Visual disturbances from stress are often due to fluctuating blood pressure or changing heart rates.
These result from a stress reaction that originated from our ancestors and led to a sympathetic activation.

This increases the heart rate and the blood pressure also increases. In the event of constant stress, this can lead to permanent increases in blood pressure.

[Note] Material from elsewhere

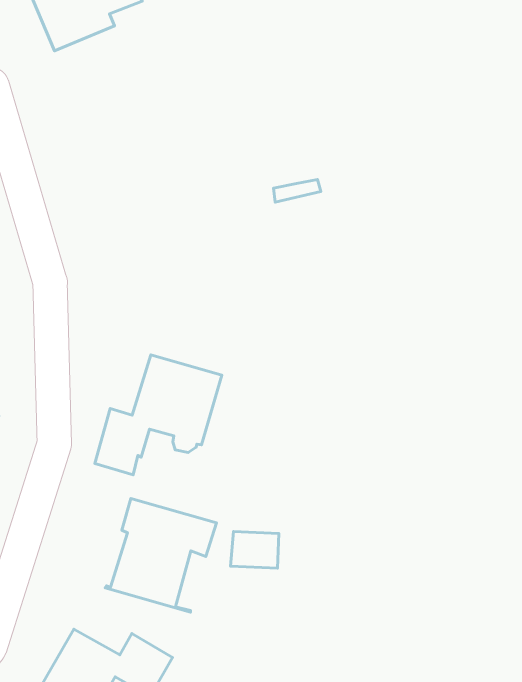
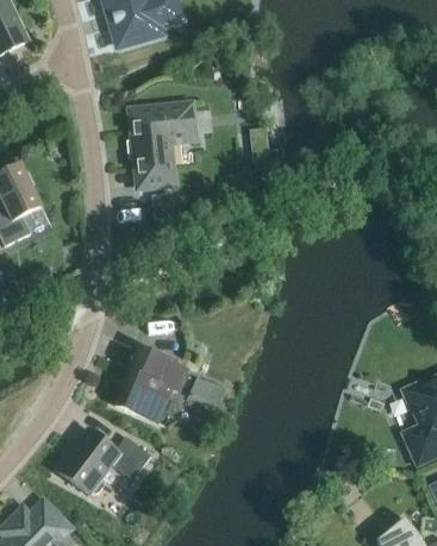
building: none -> [130,103,194,187]
building: [95,355,222,475] -> none

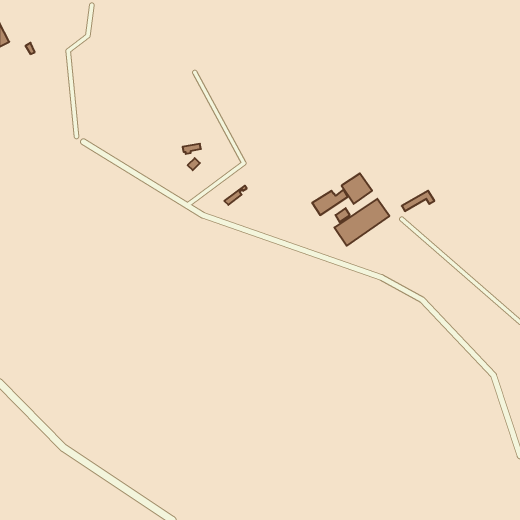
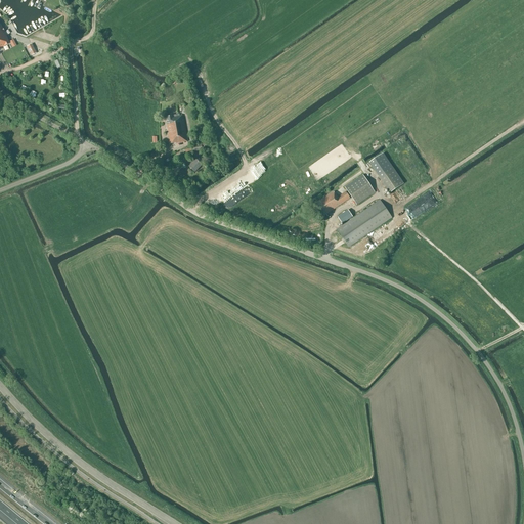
building: none -> [166,115,186,143]
building: none -> [368,152,402,192]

Among other things, these damage the vessels of the retina in the eye and thus cause visual disturbances. Circulatory disorders in the brain, for example through a heart stumbling, which is caused by the permanently high heart rate, can cause temporary standing disorders.


Tinnitus is a noise in the ear that cannot be assigned to any external sound source.
The noise does not come from the environment of the person concerned, rather it is produced as a kind of phantom noise by the brain or ear itself.

In response to stress, this is often caused by circulatory disorders, for example with increased blood pressure. This can damage the cells in the ear and thus cause the ear to transmit incorrect signals to the brain.


Already the correct diagnosis and the discussion with the patient about the illness of psychogenic vertigo have a positive effect on the course of the illness. Thereafter, therapy is usually followed, which is made up of various components.

On the one hand, physiotherapy with balance training and relaxation training are aimed at on a purely physical level in order to train the body specifically against dizziness.

On the psychological level, psychotherapy should be carried out in which the primary aim is exposure to the fearful and dizzying situation.
In addition, solution strategies should be shown to the patient in order to be able to defuse the situation better.
This should enable him to deal with such situations sustainably without feeling fear and without letting the vertigo symptoms arise in the first place.

Also read the article: Dizziness without finding, home remedies for dizziness


Homeopathy has many remedies that can be used against vertigo. Especially when stress plays a major role in the development of dizziness, homeopathic remedies can have a calming effect and thus also reduce dizziness.

If headaches and ringing in the ears occur in addition to stress, Gelsemium sempervirens can be taken. Aconitum napellus and Argentum nitricum are also effective against vertigo caused by stress.